Recorded data:

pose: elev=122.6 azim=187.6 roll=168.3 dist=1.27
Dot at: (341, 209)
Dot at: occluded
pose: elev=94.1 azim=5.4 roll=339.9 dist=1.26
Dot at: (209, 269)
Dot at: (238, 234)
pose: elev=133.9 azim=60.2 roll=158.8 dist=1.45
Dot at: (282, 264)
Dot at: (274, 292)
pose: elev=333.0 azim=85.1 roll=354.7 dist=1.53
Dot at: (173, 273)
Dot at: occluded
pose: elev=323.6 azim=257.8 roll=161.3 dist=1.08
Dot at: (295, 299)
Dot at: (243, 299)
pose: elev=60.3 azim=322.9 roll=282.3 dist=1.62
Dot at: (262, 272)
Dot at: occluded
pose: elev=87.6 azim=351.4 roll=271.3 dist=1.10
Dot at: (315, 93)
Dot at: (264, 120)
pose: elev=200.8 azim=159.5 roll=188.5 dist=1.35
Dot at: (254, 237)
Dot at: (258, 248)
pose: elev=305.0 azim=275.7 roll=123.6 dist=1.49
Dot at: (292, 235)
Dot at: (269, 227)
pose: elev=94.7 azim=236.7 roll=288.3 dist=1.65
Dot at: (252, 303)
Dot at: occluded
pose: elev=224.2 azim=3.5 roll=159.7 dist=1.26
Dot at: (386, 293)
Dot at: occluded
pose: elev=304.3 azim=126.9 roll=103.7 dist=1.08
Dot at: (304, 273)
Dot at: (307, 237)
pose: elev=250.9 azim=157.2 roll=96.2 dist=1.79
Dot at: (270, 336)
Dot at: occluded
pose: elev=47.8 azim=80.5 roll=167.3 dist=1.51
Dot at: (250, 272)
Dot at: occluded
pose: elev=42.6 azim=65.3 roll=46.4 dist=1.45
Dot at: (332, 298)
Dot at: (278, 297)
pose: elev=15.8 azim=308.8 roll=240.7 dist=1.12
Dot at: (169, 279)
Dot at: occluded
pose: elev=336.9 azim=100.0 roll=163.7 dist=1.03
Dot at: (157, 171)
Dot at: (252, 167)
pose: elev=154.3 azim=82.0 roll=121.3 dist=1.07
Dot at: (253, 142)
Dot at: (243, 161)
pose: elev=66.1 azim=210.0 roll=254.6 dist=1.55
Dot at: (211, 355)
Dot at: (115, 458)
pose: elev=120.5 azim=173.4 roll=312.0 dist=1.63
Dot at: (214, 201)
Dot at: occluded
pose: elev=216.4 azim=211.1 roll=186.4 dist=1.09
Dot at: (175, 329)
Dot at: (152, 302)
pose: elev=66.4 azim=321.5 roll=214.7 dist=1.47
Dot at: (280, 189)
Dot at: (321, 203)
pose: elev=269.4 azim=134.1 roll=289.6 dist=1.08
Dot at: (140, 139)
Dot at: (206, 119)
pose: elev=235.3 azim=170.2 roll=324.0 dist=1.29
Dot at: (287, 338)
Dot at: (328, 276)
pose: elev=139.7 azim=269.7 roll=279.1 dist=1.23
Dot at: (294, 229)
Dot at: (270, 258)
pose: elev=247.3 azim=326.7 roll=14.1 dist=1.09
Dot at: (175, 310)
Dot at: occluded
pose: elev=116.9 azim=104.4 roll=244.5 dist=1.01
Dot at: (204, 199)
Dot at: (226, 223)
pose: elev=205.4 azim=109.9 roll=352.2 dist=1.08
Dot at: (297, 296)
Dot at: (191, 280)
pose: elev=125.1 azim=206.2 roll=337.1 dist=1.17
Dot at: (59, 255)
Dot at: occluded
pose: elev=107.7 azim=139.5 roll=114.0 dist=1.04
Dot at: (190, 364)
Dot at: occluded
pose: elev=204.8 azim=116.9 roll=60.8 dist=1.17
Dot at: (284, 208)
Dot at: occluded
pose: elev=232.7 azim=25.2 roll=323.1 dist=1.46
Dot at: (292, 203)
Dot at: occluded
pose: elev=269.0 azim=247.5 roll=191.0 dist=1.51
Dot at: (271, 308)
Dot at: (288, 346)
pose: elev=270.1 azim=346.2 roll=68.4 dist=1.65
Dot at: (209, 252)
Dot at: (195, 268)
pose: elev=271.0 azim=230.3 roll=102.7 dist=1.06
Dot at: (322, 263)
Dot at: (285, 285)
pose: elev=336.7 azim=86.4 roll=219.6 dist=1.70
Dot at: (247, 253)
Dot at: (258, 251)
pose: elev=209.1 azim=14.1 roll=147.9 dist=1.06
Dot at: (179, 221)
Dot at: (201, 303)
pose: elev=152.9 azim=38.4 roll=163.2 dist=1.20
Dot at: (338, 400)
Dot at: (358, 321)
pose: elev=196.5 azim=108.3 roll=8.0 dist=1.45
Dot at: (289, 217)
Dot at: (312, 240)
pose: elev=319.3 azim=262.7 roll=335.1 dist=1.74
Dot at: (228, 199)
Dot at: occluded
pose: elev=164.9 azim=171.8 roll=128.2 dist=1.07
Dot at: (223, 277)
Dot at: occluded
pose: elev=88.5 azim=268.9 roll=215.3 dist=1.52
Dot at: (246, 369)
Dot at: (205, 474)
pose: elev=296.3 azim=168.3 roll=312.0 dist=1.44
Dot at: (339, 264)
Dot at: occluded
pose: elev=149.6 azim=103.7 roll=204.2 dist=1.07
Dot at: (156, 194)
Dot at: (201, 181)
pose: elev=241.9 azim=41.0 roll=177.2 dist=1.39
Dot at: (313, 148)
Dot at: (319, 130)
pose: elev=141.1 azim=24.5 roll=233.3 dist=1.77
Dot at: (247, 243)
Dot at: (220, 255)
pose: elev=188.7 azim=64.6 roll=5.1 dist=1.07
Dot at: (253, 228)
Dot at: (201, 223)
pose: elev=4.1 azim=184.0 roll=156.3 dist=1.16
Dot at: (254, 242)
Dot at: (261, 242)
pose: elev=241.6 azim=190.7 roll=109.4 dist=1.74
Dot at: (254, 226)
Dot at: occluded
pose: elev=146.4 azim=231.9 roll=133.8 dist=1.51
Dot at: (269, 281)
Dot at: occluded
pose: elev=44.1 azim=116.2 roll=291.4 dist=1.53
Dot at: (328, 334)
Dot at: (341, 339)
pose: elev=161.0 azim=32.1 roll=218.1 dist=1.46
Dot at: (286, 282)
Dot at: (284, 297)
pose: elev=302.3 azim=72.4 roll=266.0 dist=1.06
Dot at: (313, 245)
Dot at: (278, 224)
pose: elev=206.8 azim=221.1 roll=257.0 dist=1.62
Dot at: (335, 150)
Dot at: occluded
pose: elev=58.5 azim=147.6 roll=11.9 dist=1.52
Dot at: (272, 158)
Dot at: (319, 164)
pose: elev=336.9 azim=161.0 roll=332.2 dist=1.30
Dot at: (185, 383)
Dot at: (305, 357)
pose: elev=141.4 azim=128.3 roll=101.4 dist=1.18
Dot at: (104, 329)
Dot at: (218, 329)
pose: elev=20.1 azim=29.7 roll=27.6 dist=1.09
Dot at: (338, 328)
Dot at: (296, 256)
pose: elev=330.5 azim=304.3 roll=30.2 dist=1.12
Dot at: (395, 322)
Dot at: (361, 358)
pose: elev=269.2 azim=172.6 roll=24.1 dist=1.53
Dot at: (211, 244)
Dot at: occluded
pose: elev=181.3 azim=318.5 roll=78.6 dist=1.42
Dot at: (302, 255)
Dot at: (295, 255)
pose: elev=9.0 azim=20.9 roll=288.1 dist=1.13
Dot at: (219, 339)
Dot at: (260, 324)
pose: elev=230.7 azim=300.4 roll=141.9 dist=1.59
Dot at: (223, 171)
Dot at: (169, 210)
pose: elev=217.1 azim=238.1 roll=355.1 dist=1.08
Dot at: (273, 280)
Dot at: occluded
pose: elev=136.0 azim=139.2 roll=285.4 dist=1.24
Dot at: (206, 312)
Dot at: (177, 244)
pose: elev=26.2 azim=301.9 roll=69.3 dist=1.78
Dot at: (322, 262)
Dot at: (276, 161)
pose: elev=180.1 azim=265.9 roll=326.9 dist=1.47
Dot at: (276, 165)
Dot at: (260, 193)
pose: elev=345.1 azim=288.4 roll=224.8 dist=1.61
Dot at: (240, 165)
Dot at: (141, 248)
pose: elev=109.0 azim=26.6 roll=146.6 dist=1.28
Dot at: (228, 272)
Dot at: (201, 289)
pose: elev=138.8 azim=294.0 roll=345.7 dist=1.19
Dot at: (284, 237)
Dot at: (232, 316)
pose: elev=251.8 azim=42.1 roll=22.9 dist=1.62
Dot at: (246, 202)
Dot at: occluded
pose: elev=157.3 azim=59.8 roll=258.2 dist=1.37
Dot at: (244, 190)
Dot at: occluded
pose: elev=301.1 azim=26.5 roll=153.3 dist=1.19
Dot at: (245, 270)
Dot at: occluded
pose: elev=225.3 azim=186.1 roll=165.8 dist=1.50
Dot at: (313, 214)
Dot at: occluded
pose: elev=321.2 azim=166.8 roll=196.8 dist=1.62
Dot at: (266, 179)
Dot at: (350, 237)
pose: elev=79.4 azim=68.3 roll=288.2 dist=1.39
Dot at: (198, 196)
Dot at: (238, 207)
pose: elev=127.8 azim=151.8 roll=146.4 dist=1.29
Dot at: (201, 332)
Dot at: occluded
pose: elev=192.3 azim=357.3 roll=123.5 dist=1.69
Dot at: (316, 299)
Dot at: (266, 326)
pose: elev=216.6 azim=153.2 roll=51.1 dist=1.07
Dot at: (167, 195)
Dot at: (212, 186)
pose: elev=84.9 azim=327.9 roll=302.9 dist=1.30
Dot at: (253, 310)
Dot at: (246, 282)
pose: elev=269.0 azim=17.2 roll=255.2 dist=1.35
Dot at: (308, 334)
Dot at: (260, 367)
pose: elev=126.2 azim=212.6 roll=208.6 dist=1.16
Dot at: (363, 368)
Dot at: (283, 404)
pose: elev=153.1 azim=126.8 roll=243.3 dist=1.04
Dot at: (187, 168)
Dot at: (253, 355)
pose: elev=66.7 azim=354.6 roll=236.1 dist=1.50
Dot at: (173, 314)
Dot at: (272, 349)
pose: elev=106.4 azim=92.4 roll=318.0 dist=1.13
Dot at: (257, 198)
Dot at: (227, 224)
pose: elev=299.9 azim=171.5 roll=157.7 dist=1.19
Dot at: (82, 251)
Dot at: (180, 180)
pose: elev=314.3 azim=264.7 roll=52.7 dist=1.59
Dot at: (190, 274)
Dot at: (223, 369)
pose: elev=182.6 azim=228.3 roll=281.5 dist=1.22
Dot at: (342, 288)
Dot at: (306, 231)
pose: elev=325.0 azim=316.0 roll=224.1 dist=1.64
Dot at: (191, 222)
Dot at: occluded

== What you have to do ==
Please copy out the lines of the records, starting with the line that contains "pose: elev=9.0 azim=20.9 roll=288.1 dist=1.13" and going on through the line that contains "Dot at: (180, 180)", keeping every character unchanged.

== Exercise output ==
pose: elev=9.0 azim=20.9 roll=288.1 dist=1.13
Dot at: (219, 339)
Dot at: (260, 324)
pose: elev=230.7 azim=300.4 roll=141.9 dist=1.59
Dot at: (223, 171)
Dot at: (169, 210)
pose: elev=217.1 azim=238.1 roll=355.1 dist=1.08
Dot at: (273, 280)
Dot at: occluded
pose: elev=136.0 azim=139.2 roll=285.4 dist=1.24
Dot at: (206, 312)
Dot at: (177, 244)
pose: elev=26.2 azim=301.9 roll=69.3 dist=1.78
Dot at: (322, 262)
Dot at: (276, 161)
pose: elev=180.1 azim=265.9 roll=326.9 dist=1.47
Dot at: (276, 165)
Dot at: (260, 193)
pose: elev=345.1 azim=288.4 roll=224.8 dist=1.61
Dot at: (240, 165)
Dot at: (141, 248)
pose: elev=109.0 azim=26.6 roll=146.6 dist=1.28
Dot at: (228, 272)
Dot at: (201, 289)
pose: elev=138.8 azim=294.0 roll=345.7 dist=1.19
Dot at: (284, 237)
Dot at: (232, 316)
pose: elev=251.8 azim=42.1 roll=22.9 dist=1.62
Dot at: (246, 202)
Dot at: occluded
pose: elev=157.3 azim=59.8 roll=258.2 dist=1.37
Dot at: (244, 190)
Dot at: occluded
pose: elev=301.1 azim=26.5 roll=153.3 dist=1.19
Dot at: (245, 270)
Dot at: occluded
pose: elev=225.3 azim=186.1 roll=165.8 dist=1.50
Dot at: (313, 214)
Dot at: occluded
pose: elev=321.2 azim=166.8 roll=196.8 dist=1.62
Dot at: (266, 179)
Dot at: (350, 237)
pose: elev=79.4 azim=68.3 roll=288.2 dist=1.39
Dot at: (198, 196)
Dot at: (238, 207)
pose: elev=127.8 azim=151.8 roll=146.4 dist=1.29
Dot at: (201, 332)
Dot at: occluded
pose: elev=192.3 azim=357.3 roll=123.5 dist=1.69
Dot at: (316, 299)
Dot at: (266, 326)
pose: elev=216.6 azim=153.2 roll=51.1 dist=1.07
Dot at: (167, 195)
Dot at: (212, 186)
pose: elev=84.9 azim=327.9 roll=302.9 dist=1.30
Dot at: (253, 310)
Dot at: (246, 282)
pose: elev=269.0 azim=17.2 roll=255.2 dist=1.35
Dot at: (308, 334)
Dot at: (260, 367)
pose: elev=126.2 azim=212.6 roll=208.6 dist=1.16
Dot at: (363, 368)
Dot at: (283, 404)
pose: elev=153.1 azim=126.8 roll=243.3 dist=1.04
Dot at: (187, 168)
Dot at: (253, 355)
pose: elev=66.7 azim=354.6 roll=236.1 dist=1.50
Dot at: (173, 314)
Dot at: (272, 349)
pose: elev=106.4 azim=92.4 roll=318.0 dist=1.13
Dot at: (257, 198)
Dot at: (227, 224)
pose: elev=299.9 azim=171.5 roll=157.7 dist=1.19
Dot at: (82, 251)
Dot at: (180, 180)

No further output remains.